According to a survey of 1,002 UK workers in full or part-time employment, carried out by Probrand, the majority (57 per cent) of retailers failed to wipe the data from IT equipment they disposed of in the two months following GDPR.
The research also found that 72 per cent of all retailers do not have an official process or protocol for disposing of obsolete IT equipment and 70 per cent of retail workers do not know who to approach within their company in order to correctly dispose of old or unusable equipment.
Proband found that retail businesses - many of which will have customer addresses and contact information on their systems - are one of the worst offending industries in respect of safe and secure IT disposal.
The only industries more guilty of not clearing the memory of IT equipment before disposal in the months following GDPR were transportation (72 per cent), sales and marketing (62 per cent), manufacturing (59 per cent) and utilities (58 per cent).
Matt Royle, marketing director at Probrand, commented: “Given the amount of publicity around GDPR it is arguably impossible to be unaware or misunderstand the basics of what is required for compliance, so it is startling to discover just how many businesses are failing to both implement and follow some of the simplest data protection practices.”

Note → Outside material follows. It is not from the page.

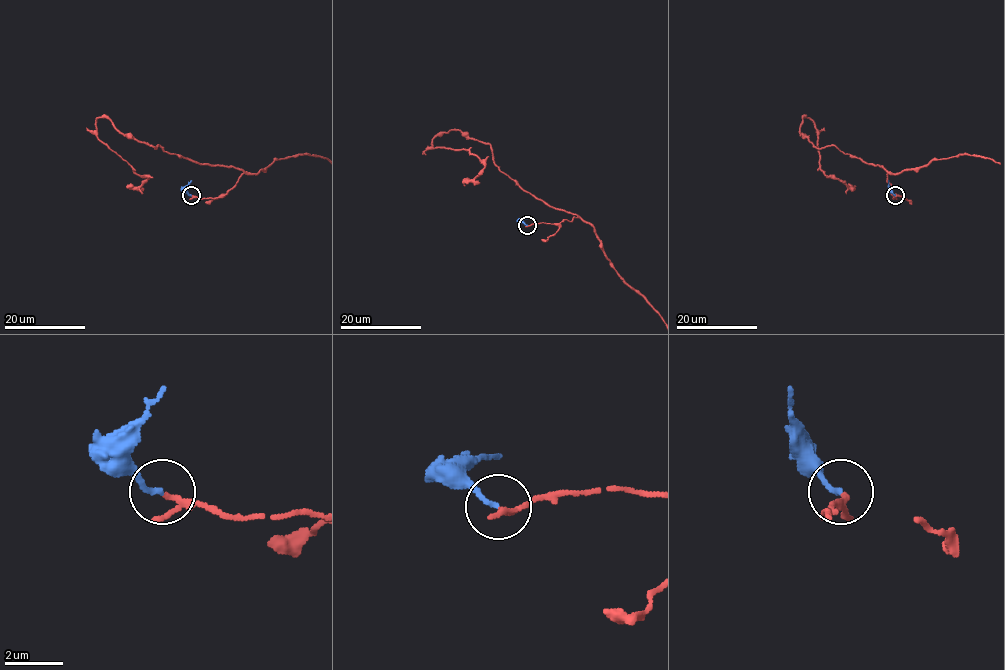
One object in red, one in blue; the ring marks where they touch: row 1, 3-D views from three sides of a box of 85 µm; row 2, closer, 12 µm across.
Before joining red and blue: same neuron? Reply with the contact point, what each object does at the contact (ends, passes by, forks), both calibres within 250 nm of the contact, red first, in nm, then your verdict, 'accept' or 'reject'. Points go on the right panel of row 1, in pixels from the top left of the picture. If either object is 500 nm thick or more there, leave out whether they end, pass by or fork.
place (895, 195); red passes by; blue ends; calibres 120 and 150 nm; accept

He warned that the fines involved in a GDPR breach can potentially run into the millions, while less tangible factors like reputational damage, customer trust and loyalty, “will ultimately become financially significant”.
Research from Frost & Sullivan in August found that UK consumers have only a marginal degree of trust in organisations to protect their digital data, while in June, instaprint research showed only 31 per cent of UK retail businesses are sufficiently prepared for GDPR, despite the legislation coming into effect on 25 May.
Law firm Howes Percival suggested in September that the GDPR has sparked a surge in e-commerce work for law firms stemming from concerns over terms and conditions of sales, but on a more positive note, earlier this week figures from Nosto stated retailr marketing emails are now almost a third more likely to be opened and produce two times more sales revenue.